Minimum limit dry-bulb temperature
This setting defines the evaporative cooler inlet node dry-bulb temperature minimum limit (in °C or °F). The evaporative cooler will be turned off when evaporator cooler air inlet node dry-bulb temperature falls below this value. The typical minimum value is 16°C.
To define a wet-bulb temperature upper limit for evaporative cooler operation check this checkbox. Otherwise, if this option is unchecked then there is no wet-bulb temperature upper limit for evaporative cooler operation.
Minimum limit dry-bulb temperature
This setting defines the evaporative cooler air inlet node air wet-bulb temperature maximum limit (in °C or °F). When the evaporative cooler air inlet node air wet-bulb temperature exceeds this limit, then the evaporative cooler is turns off. The typical maximum value is 24°C.
To define a dry-bulb temperature upper limit for evaporative cooler operation check this checkbox. Otherwise, if this option is unchecked then there is no dry-bulb temperature upper limit for evaporative cooler operation.
Maximum limit dry-bulb temperature
This setting defines the evaporative cooler air inlet node dry-bulb temperature maximum limit (in °C or °F). The evaporative cooler will be turned off when the evaporative cooler air inlet node dry-bulb temperature exceeds this value. The typical maximum value is 28°C.
This field is used to specify the secondary fan flow rate and is specified in m3/s or ft3/min.
This field is used to specify the total efficiency of the fan and is used to calculate the power consumed by the evaporative cooler secondary fan. Input values should be between 0 and 1.
This field is used to specify the delta pressure across the secondary stage of the evaporative cooler (in Pa or in H2O).
Select this option to model additional water consumed by the cooler from blowdown. Blowdown is water that is intentionally drained from the cooler’s sump to offset the build up of solids in the water that would otherwise occur because of evaporation.

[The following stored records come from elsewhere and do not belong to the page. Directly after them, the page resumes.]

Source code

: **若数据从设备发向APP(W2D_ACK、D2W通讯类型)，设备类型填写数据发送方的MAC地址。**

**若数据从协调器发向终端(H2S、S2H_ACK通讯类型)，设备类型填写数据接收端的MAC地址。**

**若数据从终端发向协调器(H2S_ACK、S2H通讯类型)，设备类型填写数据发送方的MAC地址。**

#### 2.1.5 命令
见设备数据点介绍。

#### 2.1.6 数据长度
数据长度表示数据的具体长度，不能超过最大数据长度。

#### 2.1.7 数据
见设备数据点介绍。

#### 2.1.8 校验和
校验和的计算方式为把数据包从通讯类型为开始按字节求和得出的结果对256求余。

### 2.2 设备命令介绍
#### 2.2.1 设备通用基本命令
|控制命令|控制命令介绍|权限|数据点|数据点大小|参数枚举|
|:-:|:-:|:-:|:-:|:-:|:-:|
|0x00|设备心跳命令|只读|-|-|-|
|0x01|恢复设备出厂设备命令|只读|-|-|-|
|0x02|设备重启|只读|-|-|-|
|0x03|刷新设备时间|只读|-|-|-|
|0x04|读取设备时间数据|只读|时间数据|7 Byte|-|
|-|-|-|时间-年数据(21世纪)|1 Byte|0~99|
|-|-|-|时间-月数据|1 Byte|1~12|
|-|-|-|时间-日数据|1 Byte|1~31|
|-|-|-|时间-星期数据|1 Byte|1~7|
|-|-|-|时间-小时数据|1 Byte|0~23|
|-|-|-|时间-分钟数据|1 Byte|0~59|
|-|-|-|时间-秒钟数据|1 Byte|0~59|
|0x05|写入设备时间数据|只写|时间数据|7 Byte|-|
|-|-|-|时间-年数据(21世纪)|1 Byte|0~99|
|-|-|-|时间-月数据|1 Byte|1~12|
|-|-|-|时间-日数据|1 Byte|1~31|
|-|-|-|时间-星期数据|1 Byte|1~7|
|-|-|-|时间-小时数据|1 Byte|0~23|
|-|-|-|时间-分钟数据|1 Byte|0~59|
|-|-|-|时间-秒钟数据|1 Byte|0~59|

The value entered here is dimensionless. It can be characterized as the ratio of solids in the blowdown water to solids in the make up water. Typical values are 3 to 5. The default is 3.0.
Schedule that defines when the coil is available, i.e. whether the evaporative cooler can run during a given time period. A schedule value greater than 0 (usually 1 is used) indicates that the unit can be on during a given time period. A value less than or equal to 0 (usually 0 is used) denotes that the unit is off.